The company’s CTO led the creation of an ML model that determines the best locations to put trees at a site — though this task can be highly variable depending on the needs of the forest. A logging company might want a tree every couple feet even if that means putting them in sub-optimal conditions — but a few inches to the left or right may make all the difference. On the other hand, national forests may want more sparse deployments or specific species in certain locations to curb erosion or establish sustainable firebreaks.

Once the data has been crunched, the map is loaded into the drones’ hive mind and the convoy goes to the location, where the craft are loaded up with seeds instead of herbicides.

But not just any old seeds! You see, that’s one more wrinkle. If you just throw a sagebrush seed on the ground, even if it’s in the best spot in the world, it could easily be snatched up by an animal, roll or wash down to a nearby crevasse, or simply fail to find the right nutrients in time despite the planter’s best efforts.

That’s why DroneSeed’s Head of Planting and his team have been working on a proprietary seed packet that they were unbelievably reticent to detail.

From what I could gather, they’ve put a ton of work into packaging the seeds into nutrient-packed little pucks held together with a biodegradable fiber. The outside is dusted with capsaicin, the chemical that makes spicy food spicy (and also what makes bear spray do what it does). If they hadn’t told me, I might have guessed, since the workshop area was hazy with it, leading us all to cough tear up a little. If I were a marmot, I’d learn to avoid these things real fast.

The pucks, or “seed vessels,” can and must be customized for the location and purpose — you have to match the content and acidity of the soil, things like that. DroneSeed will have to make millions of these things, but it doesn’t plan to be the manufacturer.

Finally these pucks are loaded in a special puck-dispenser which, closely coordinating with the drone, spits one out at the exact moment and speed needed to put it within a few centimeters of the microsite.

All these factors should improve the survival rate of seedlings substantially. That means that the company’s methods will not only be more efficient, but more effective. Reforestation is a numbers game played at scale, and even slight improvements — and DroneSeed is promising more than that — are measured in square miles and millions of tons of biomass.

Proof of life

DroneSeed has already signed several big contracts for spraying, and planting is next. Unfortunately the timing on their side meant they missed this year’s planting season, though by doing a few small sites and showing off the results, they’ll be in pole position for next year.

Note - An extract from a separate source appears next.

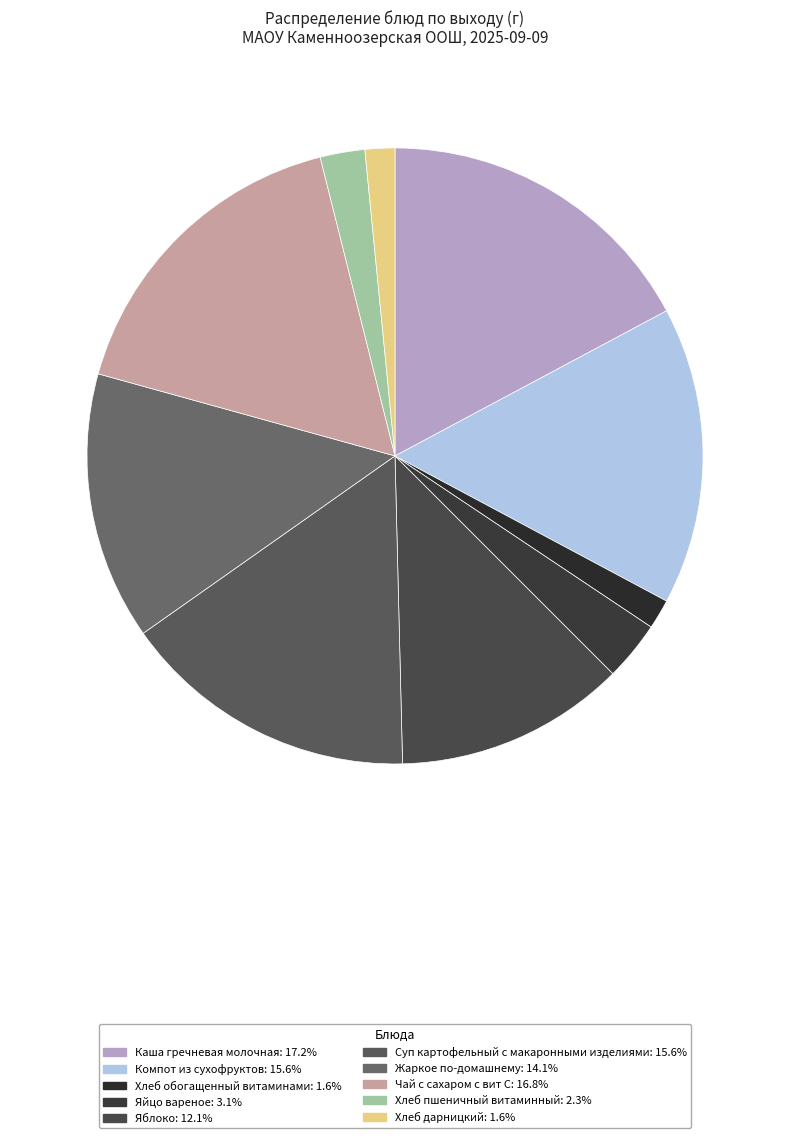

To the nearest percent, what is the difference between the Жаркое по-домашнему and Компот из сухофруктов slice percentages?

2%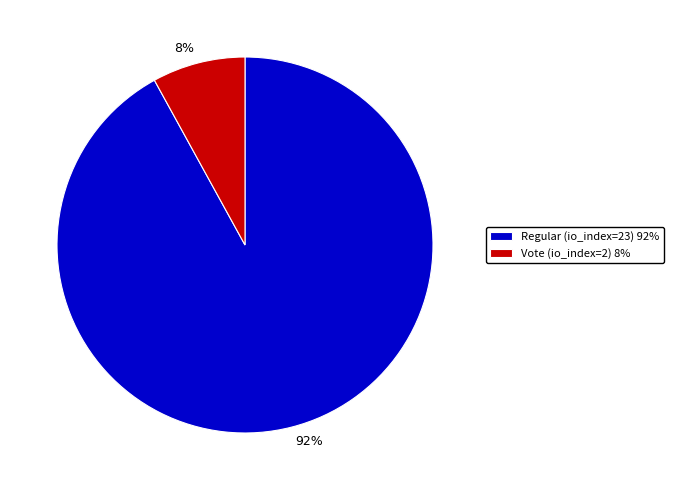

To the nearest percent, what is the average slice percentage?

50%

After demonstrating the effectiveness of the planting technique, the company expects to expand its business substantially. That’s the scaling part — again, not easy, but easier than hiring another couple thousand planters every year.

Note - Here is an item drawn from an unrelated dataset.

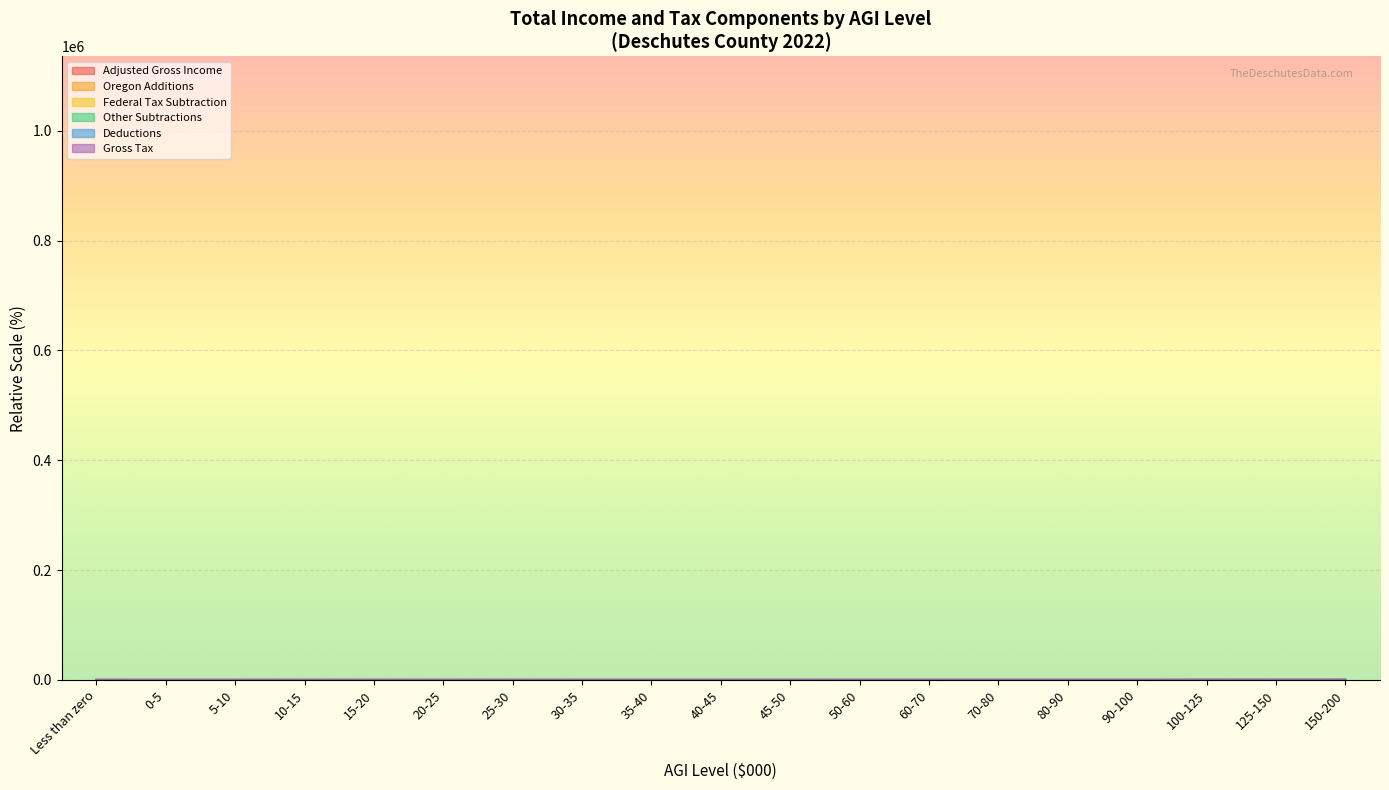

Where does the Other Subtractions series first go above 18?

40-45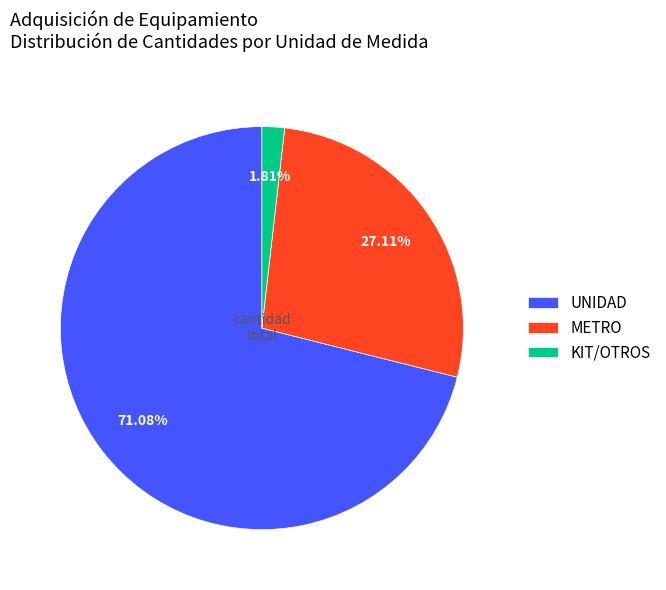

Approximately how many times larger is the value at UNIDAD compared to KIT/OTROS?

39.3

Ideally the hardware can be assigned to local teams that do the on-site work, producing loci of activity around major forests from which jobs can be deployed at large or small scales. A set of 5 or 6 drones does the work of a helicopter, roughly speaking, so depending on the volume requested by a company or forestry organization you may need dozens on demand.

That’s all yet to be explored, but DroneSeed is confident that the industry will see the writing on the wall when it comes to the old methods, and identify them as a solution that fits the future.

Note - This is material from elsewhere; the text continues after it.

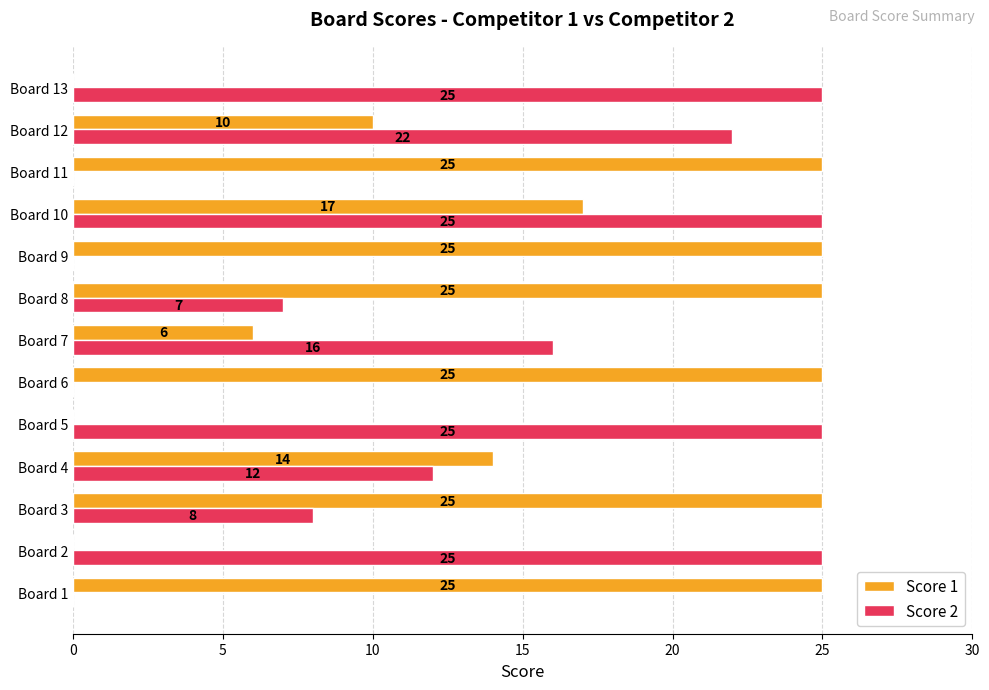

What is the greatest value displayed?

25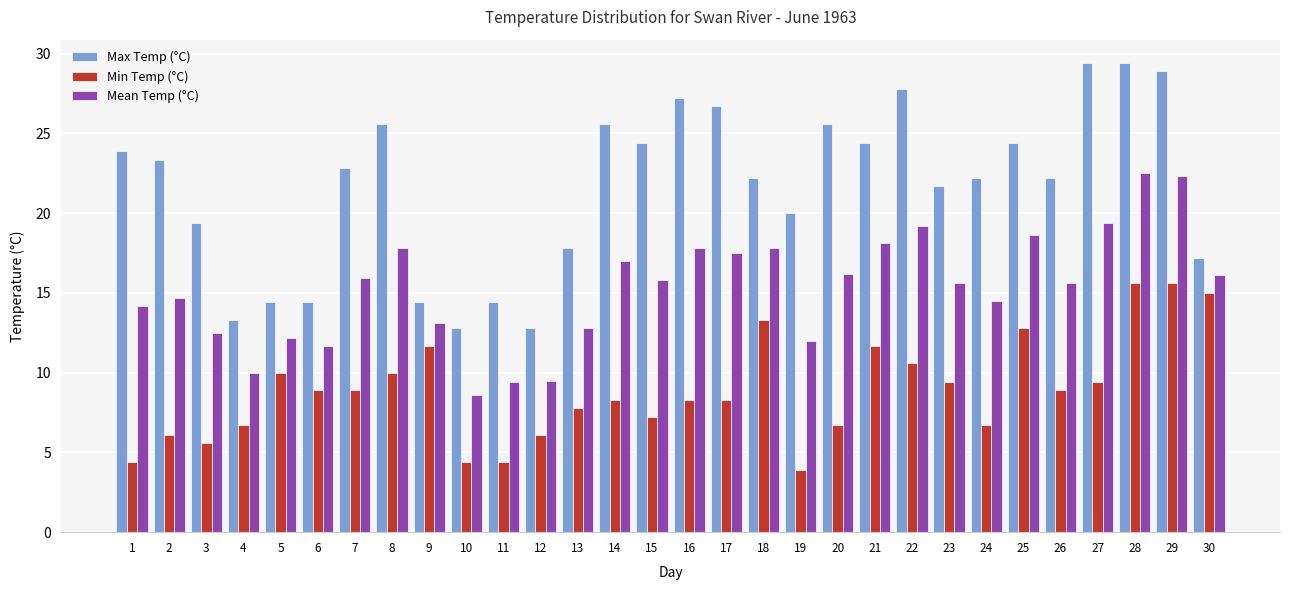

At which label does Mean Temp (°C) reach its minimum?

10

If it sounds like I’m cheerleading for this company, that’s because I am. It’s not often in the world of tech startups that you find a group of people not just attempting to solve a serious problem — it’s common enough to find companies hitting this or that issue — but who have spent the time, gathered the expertise, and really done the dirty, boots-on-the-ground work that needs to happen so it goes from great idea to real company.